Within the cudaFlow, we create two host-to-device (H2D) tasks that copy data from A and B to da and db, one device-to-host (D2H) task that copies the result from dc to C, and one kernel task that launches matmul on the GPU (by default, GPU 0). H2D tasks precede the kernel and the kernel precedes the D2H task. These GPU operations form a GPU task graph managed by a cudaFlow. The first dump of the taskflow gives the following graph:

A cudaFlow encapsulates a GPU task dependency graph similar to a tf::Subflow (see Subflow Tasking). In order to visualize it, we need to execute the graph first and then dump the taskflow.

Benchmarking

We run three versions of matrix multiplication, sequential CPU, parallel CPUs, and one GPU, on a machine of 12 Intel i7-8700 CPUs at 3.20 GHz and a Nvidia RTX 2080 GPU using various matrix sizes of A, B, and C.

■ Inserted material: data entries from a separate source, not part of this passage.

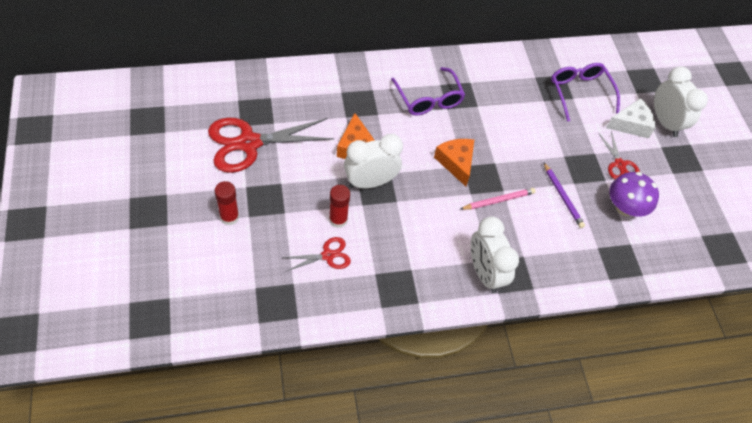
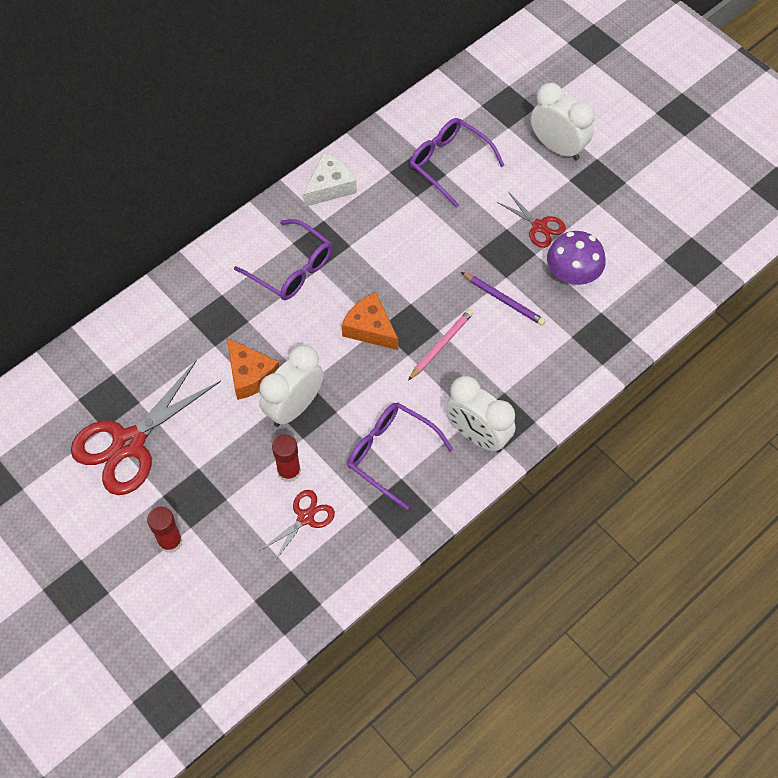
camera: 25 degrees left, 5 degrees up
white cheese [606,98,656,139] -> white cheese moved to [303,152,357,207]
none -> purple glasses [347,403,453,510]

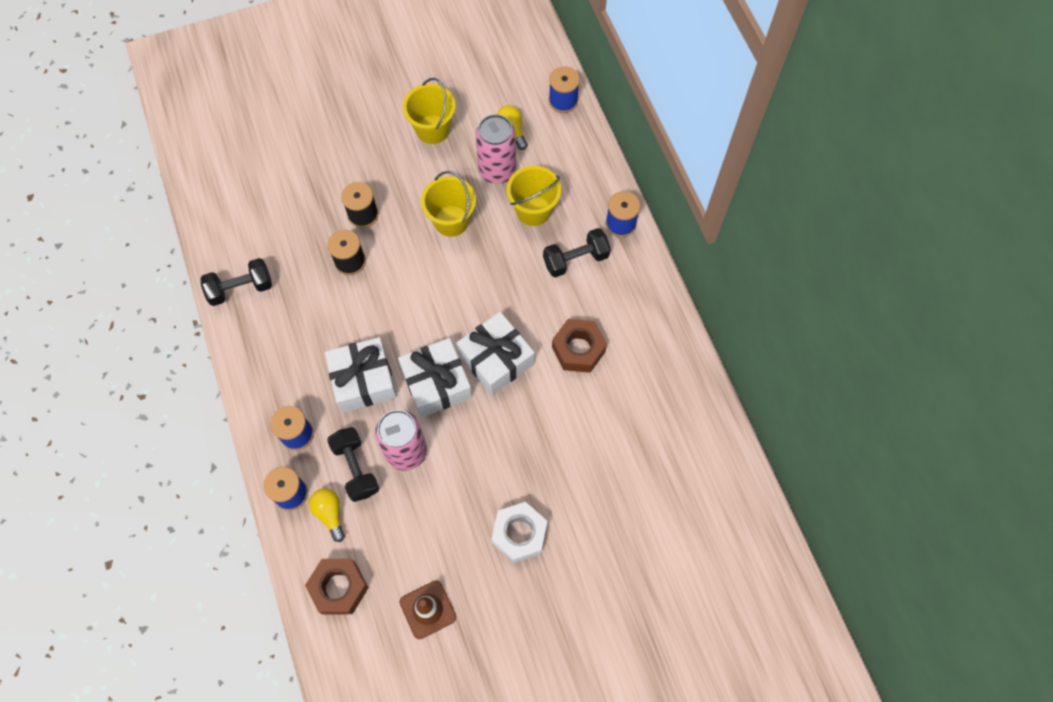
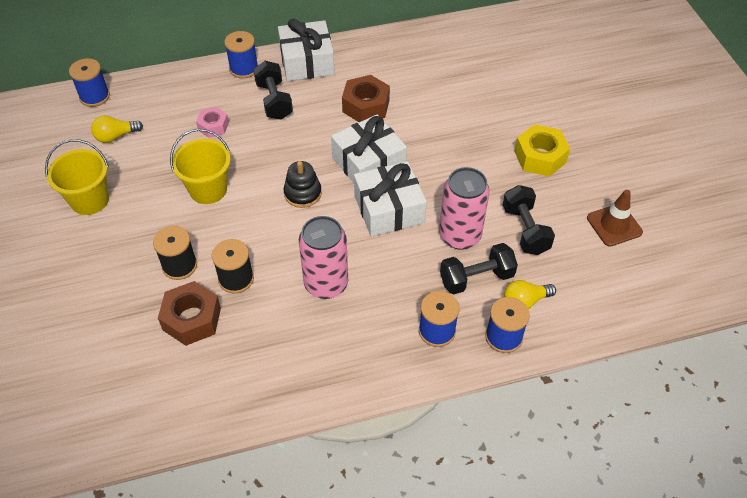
camera: 85 degrees left, 15 degrees down
black dumbbell [201,258,272,306] -> black dumbbell moved to [503,185,555,255]
brown nut [305,559,368,615] -> brown nut moved to [158,281,221,346]
white gift [325,337,397,412] -> white gift moved to [278,19,335,81]
pink can [476,114,516,184] -> pink can moved to [299,216,348,299]
white nut [491,502,547,563] -> yellow nut [514,124,570,177]
yellow bucket [507,166,561,226] -> pink nut [196,107,229,138]
none -> black stacking toy [284,161,322,208]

A B C CPU Sequential CPU Parallel GPU Parallel
10x10 10x10 10x10 0.142 ms 0.414 ms 82 ms
100x100 100x100 100x100 1.641 ms 0.733 ms 83 ms
1000x1000 1000x1000 1000x1000 1532 ms 504 ms 85 ms
2000x2000 2000x2000 2000x2000 25688 ms 4387 ms 133 ms
3000x3000 3000x3000 3000x3000 104838 ms 16170 ms 214 ms
4000x4000 4000x4000 4000x4000 250133 ms 39646 ms 427 ms

As the matrix size increases, the speed-up of GPU over CPUs becomes prominent. For example, at 4000x4000, the GPU runtime is 585.8 times faster than the sequential CPU runtime and is 92.8 times faster than the parallel CPU solutions.